Last year I wrote a few posts (here and here) that talked about how skewed venture returns were. The key take-away graphic from that post is below – outsized returns on venture investments are rare. Much rarer than most people realize.
A key question my post didn’t consider was what the ideal venture portfolio might look like in the face of these data.
Steve Crossan took a stab at modeling the answer to that question using the data from my Outcomes post. It’s an interesting read – you can see his full analysis here. Interestingly, we pondered this exact question at the very start of Foundry Group. Nassim Taleb’s book, The Black Swan had just come out and we decided to read the book and discuss its implications for the venture firm we were about to start in late 2006. I imagine many of you have read the book (if not, I’d highly recommend it) – the basic premise is that humans do a poor job of understanding the likelihood of unusual or improbable events.Black swans are rare but just because you’ve personally never seen one doesn’t mean they don’t exist. Compounding this error, humans are also poor at understanding the causes of these unlikely events after they take place (we misattribute their causes and as a result continue to make poor judgements about their likelihood of reoccurrence).

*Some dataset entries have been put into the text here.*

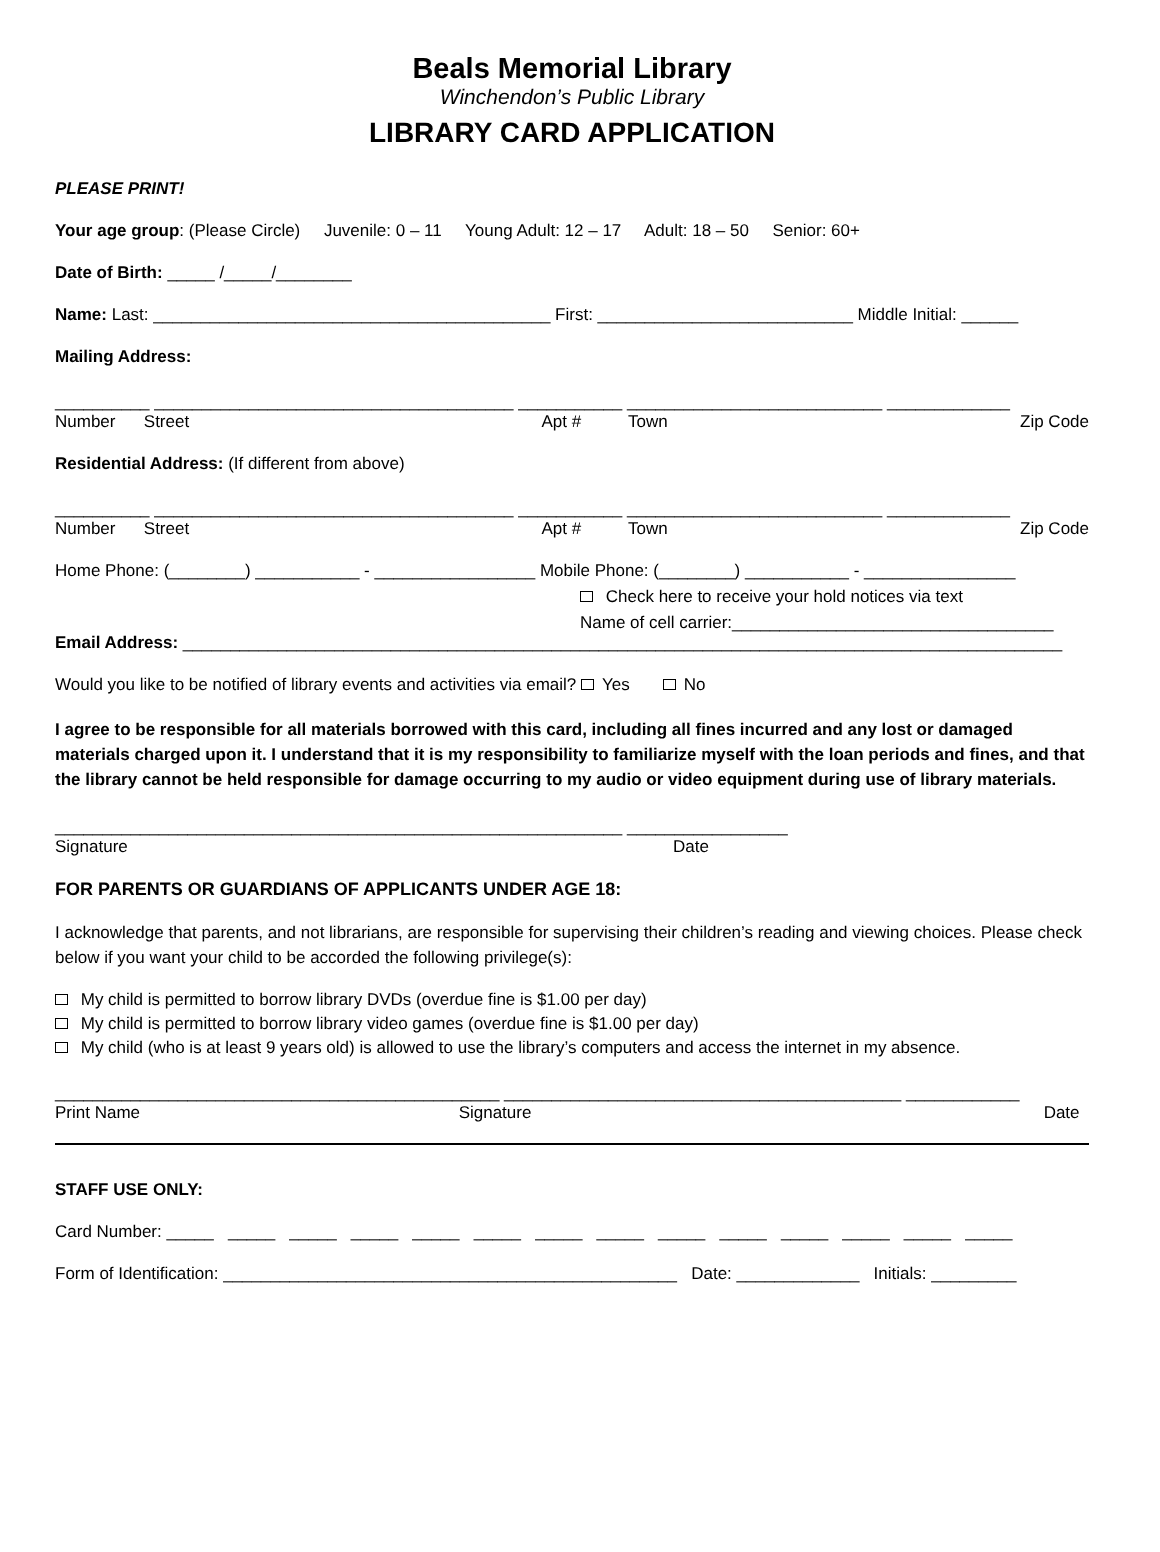Beals Memorial Library
Winchendon’s Public Library
LIBRARY CARD APPLICATION
PLEASE PRINT!
Your age group: (Please Circle) Juvenile: 0 – 11 Young Adult: 12 – 17 Adult: 18 – 50 Senior: 60+
Date of Birth: _____ /_____/________
Name: Last: __________________________________________ First: ___________________________ Middle Initial: ______
Mailing Address:
__________ ______________________________________ ___________ ___________________________ _____________
Number Street Apt # Town Zip Code
Residential Address: (If different from above)
__________ ______________________________________ ___________ ___________________________ _____________
Number Street Apt # Town Zip Code
Home Phone: (________) ___________ - _________________ Mobile Phone: (________) ___________ - ________________
Check here to receive your hold notices via text
Name of cell carrier:__________________________________
Email Address: _____________________________________________________________________________________________
Would you like to be notified of library events and activities via email? Yes No
I agree to be responsible for all materials borrowed with this card, including all fines incurred and any lost or damaged materials charged upon it. I understand that it is my responsibility to familiarize myself with the loan periods and fines, and that the library cannot be held responsible for damage occurring to my audio or video equipment during use of library materials.
____________________________________________________________ _________________
Signature Date
FOR PARENTS OR GUARDIANS OF APPLICANTS UNDER AGE 18:
I acknowledge that parents, and not librarians, are responsible for supervising their children’s reading and viewing choices. Please check below if you want your child to be accorded the following privilege(s):
My child is permitted to borrow library DVDs (overdue fine is $1.00 per day)
My child is permitted to borrow library video games (overdue fine is $1.00 per day)
My child (who is at least 9 years old) is allowed to use the library’s computers and access the internet in my absence.
_______________________________________________ __________________________________________ ____________
Print Name Signature Date
STAFF USE ONLY:
Card Number: _____ _____ _____ _____ _____ _____ _____ _____ _____ _____ _____ _____ _____ _____
Form of Identification: ________________________________________________ Date: _____________ Initials: _________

The robust dinner conversation we had back in 2006 essentially asked the question: “If venture outcomes are Black Swans, what does the optimal venture portfolio construction look like?” Steve asked a similar question in his analysis, which tries to use a simulation model (actually thousands of them) to construct hypothetical portfolios to see what the resulting returns look like. We obviously didn’t have the benefit of the data that my original Outcomes post relied on, but having already been in the venture industry for a while we knew that venture outcomes were relatively rare. In the end, we came to some similar conclusions as Steve did on one end of the portfolio construction scale but our views diverge as the portfolio size gets larger – more on that below.
It’s clear from the data (and from common sense) that every venture firm needs to place enough bets to expose themselves to outsized successful companies. With a small number of investments your chance of a winner is too small and your bets are too concentrated. That’s true no matter the size fund you’re investing (I’m referring to early stage funds here but a version of this is true even for larger, later stage funds; although a higher level of concentration in later stage funds is actually helpful). This is similar to the advice I give to angel investors as well. Diversification is clearly important in venture investing – you can see that from in the graph below from the steep slope on the left side of the graph (which shows on average very poor return multiples for funds that have a small number of portfolio companies).
But is too much diversification a bad thing? Here’s where I think math fails practical reality. Given the rarity of outsized returns (the data from my original post surprised many) a purely theoretical model such as the one Steve ran suggests that the optimal strategy to exposure yourself to outsized outcomes almost has no cap on the number of companies one should invest in (again see the 2nd graph – the slope flattens, but still rising, as the number of companies increases). I think we intuitively understood this back in 2006 and the cruz of our debate centered around just how diversified should a portfolio like ours be. On the one hand there is clearly some benefit to being exposed to a large number of companies. On the other hand it’s not practical to manage that many relationships and we believed there was benefit to knowing which businesses to continue to support and which ones not to. Additionally there is benefit to concentrating ownership in your best performing portfolio companies – something a firm can’t do if it’s spread too thin. It’s a discussion we continued to have throughout the history of Foundry, in our case settling on ~ 30 companies per fund (each of our early stage funds is $232M in size). We felt like that struck the right balance of capacity, ability to concentrate ownership, ability to continue to back “winners” and, frankly, the kind of relationships we wanted to have with our portfolio.
That said, I imagine there’s an argument to be made that 30 is still too concentrated for a fund of our size – we debated this vigorously back in 2006 and still talk about optimal portfolio construction regularly. Certainly there are examples of funds like ours that invest in more (or in some cases far more) companies than we do (FirstRound Capital comes to mind as does True Ventures). And, of course, there are many examples of similarly sized funds that have the same or even greater concentration than our model. I’d also note that the earlier stage a fund invests the less concentrated I think it should be – the earlier the investment the larger the distribution of outcomes. And similarly, the smaller a fund is the less concentrated it should be as well – lacking the ability to continue to invest across rounds (and therefore to meaningfully concentrate ownership in clear winners) the more diversified the initial investment set should be.
As a student of venture math, I love these sorts of questions. I’m sure we’ll be debating them for years and years to come.